MATERIAL SHOWN:
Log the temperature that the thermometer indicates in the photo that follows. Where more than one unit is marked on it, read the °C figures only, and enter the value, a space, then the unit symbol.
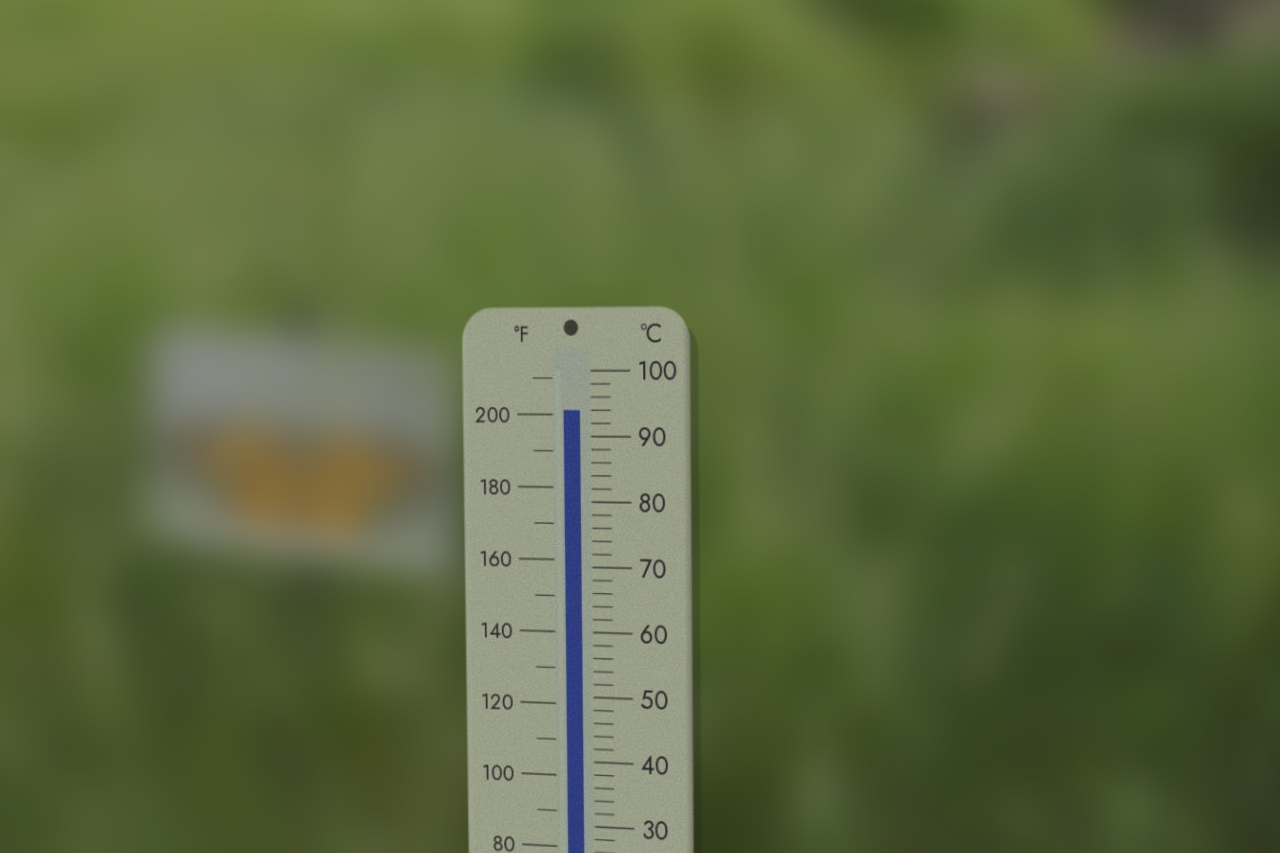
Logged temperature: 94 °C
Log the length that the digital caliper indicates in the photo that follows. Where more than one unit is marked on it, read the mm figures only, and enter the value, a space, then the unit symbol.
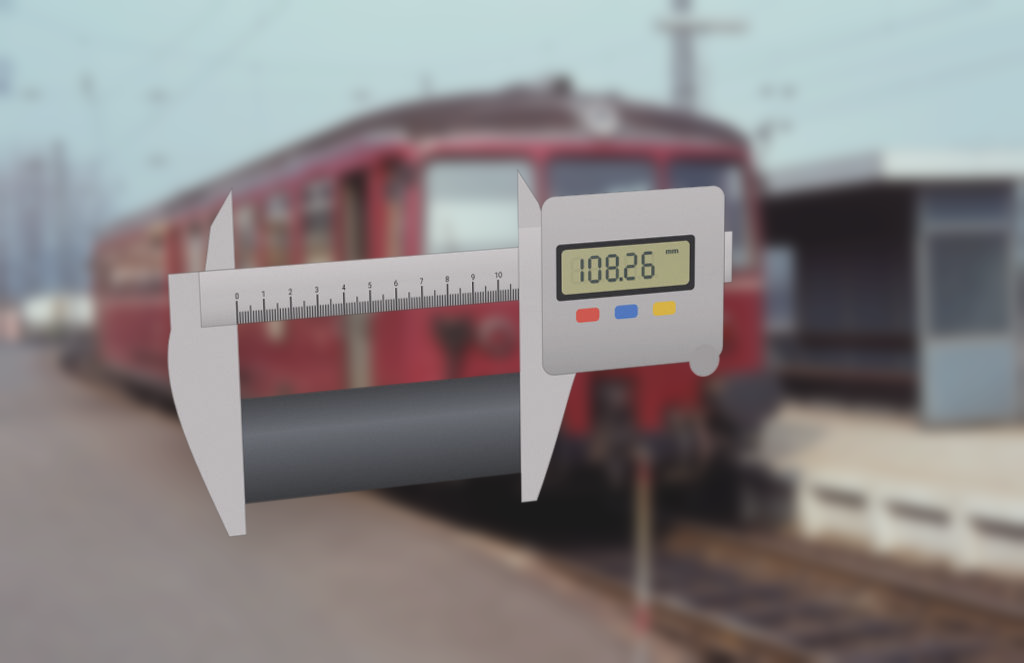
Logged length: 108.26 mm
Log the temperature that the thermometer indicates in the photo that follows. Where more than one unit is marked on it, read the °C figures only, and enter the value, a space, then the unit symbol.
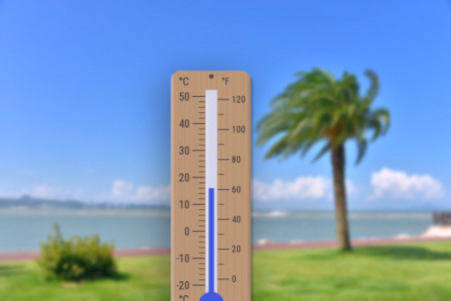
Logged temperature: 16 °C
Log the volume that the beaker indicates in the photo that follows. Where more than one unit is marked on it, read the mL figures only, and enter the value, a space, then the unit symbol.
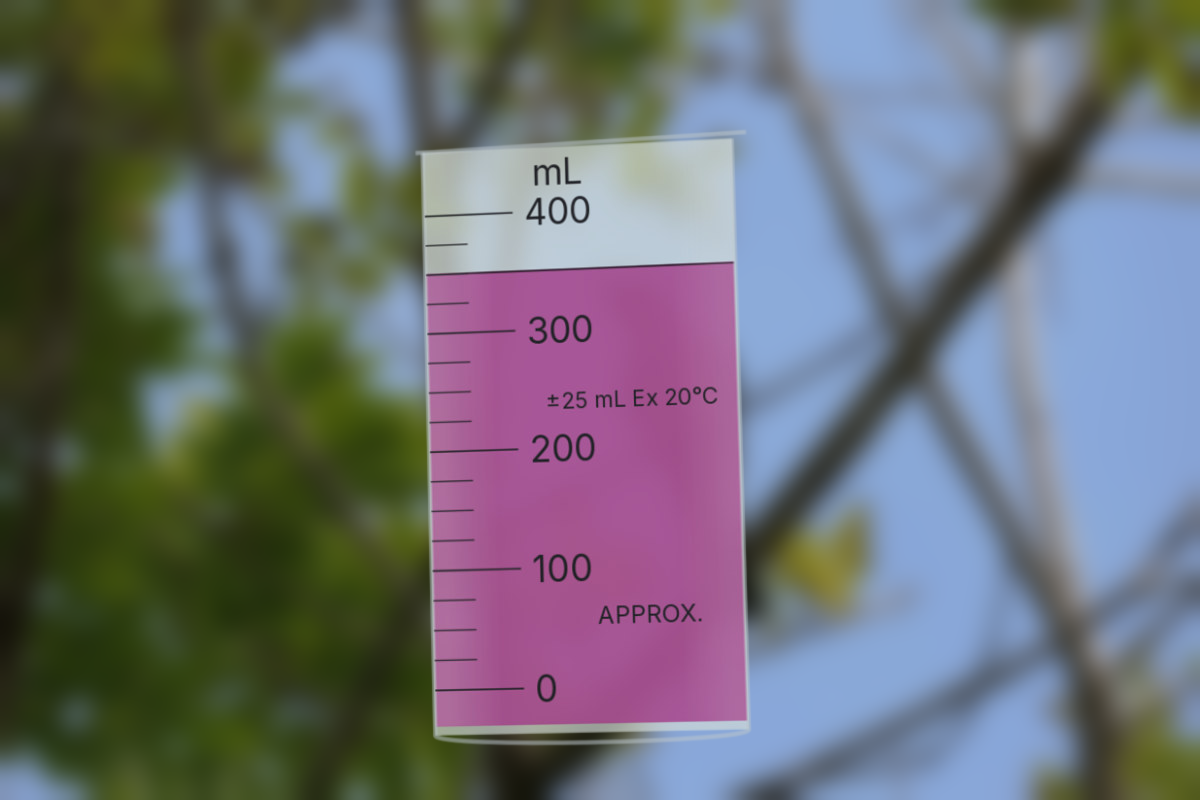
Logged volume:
==
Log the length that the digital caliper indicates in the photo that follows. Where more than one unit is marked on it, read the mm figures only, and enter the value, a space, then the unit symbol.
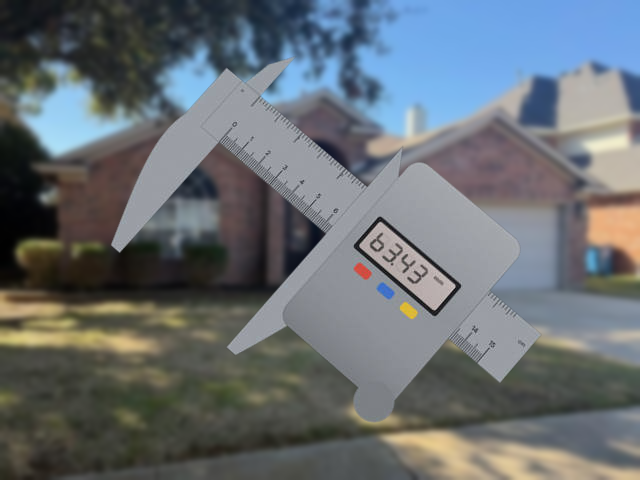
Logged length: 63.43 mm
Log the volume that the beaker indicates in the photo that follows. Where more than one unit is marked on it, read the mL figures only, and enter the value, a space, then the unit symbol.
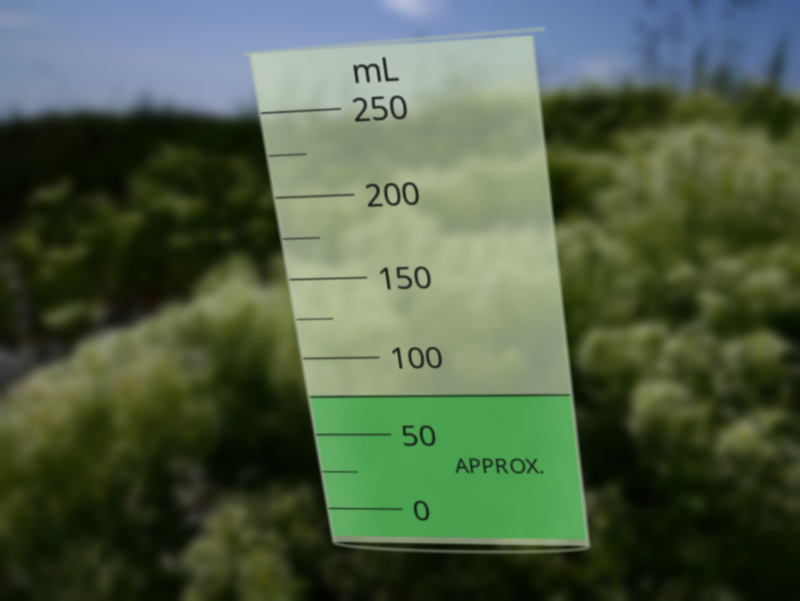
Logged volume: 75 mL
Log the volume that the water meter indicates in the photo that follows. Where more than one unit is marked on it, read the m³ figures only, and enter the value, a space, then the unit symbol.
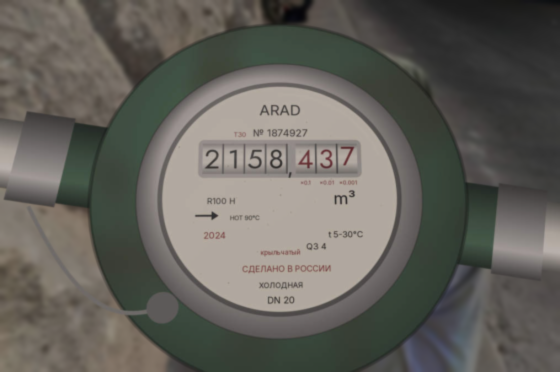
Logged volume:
--
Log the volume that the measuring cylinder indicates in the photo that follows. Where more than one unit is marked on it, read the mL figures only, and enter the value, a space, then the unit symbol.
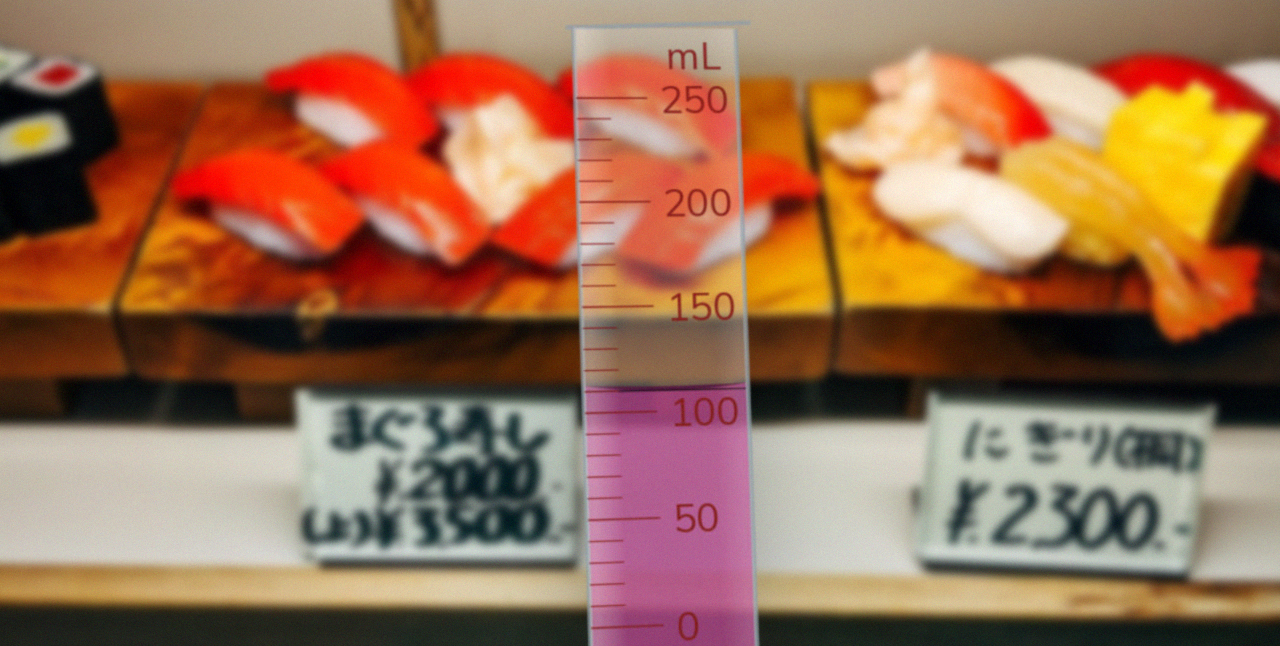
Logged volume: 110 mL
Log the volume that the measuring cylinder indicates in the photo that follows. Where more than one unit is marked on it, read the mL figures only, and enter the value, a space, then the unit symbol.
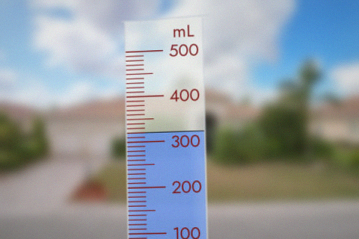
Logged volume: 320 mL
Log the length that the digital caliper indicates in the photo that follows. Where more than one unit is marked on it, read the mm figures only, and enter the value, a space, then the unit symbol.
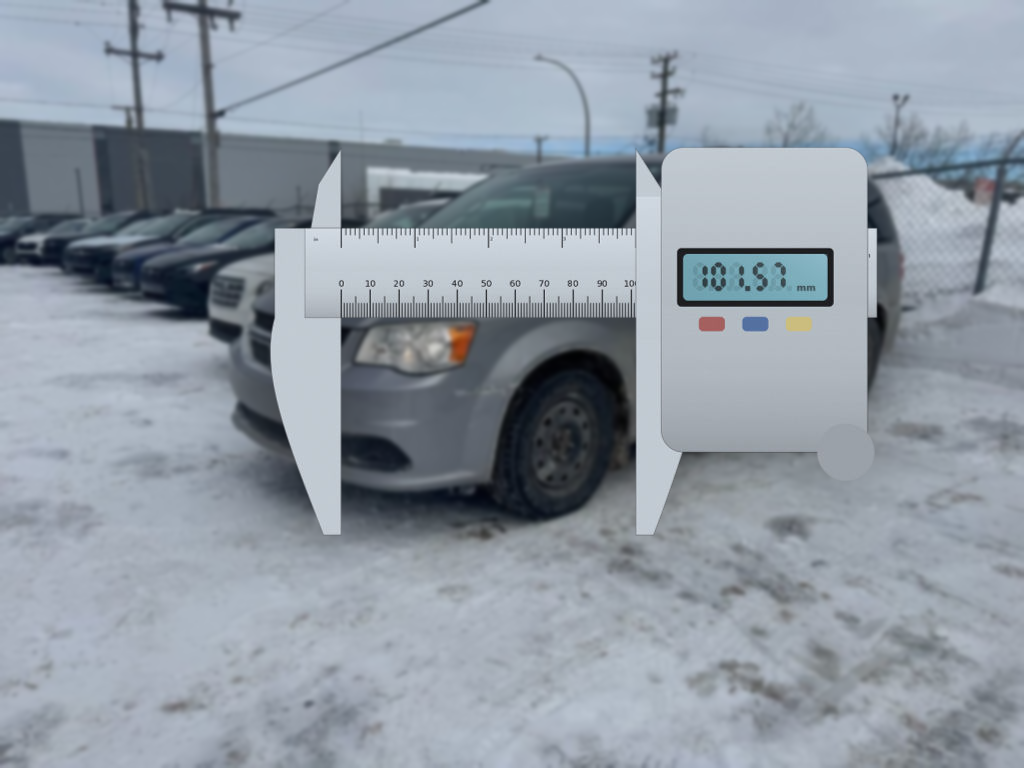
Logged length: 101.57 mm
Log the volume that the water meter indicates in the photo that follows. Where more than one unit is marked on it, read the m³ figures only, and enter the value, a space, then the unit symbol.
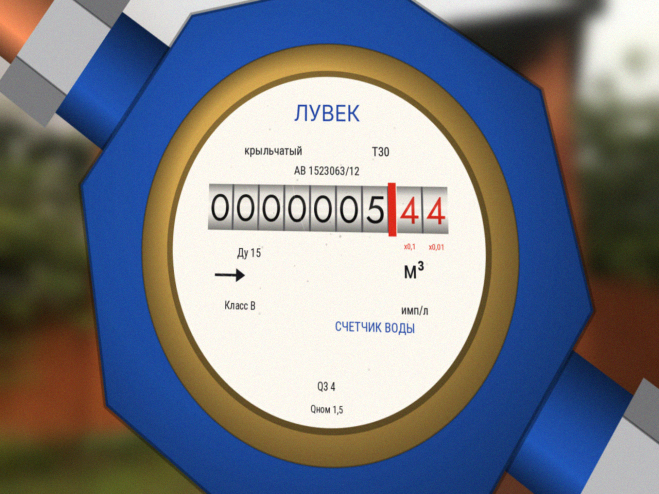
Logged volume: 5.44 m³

TASK ITEM: Gather every line from the entries above that contains the word "Logged", and treat uppercase and lowercase letters as different.

RESPONSE TO THIS TASK:
Logged temperature: 94 °C
Logged length: 108.26 mm
Logged temperature: 16 °C
Logged volume:
Logged length: 63.43 mm
Logged volume: 75 mL
Logged volume:
Logged volume: 110 mL
Logged volume: 320 mL
Logged length: 101.57 mm
Logged volume: 5.44 m³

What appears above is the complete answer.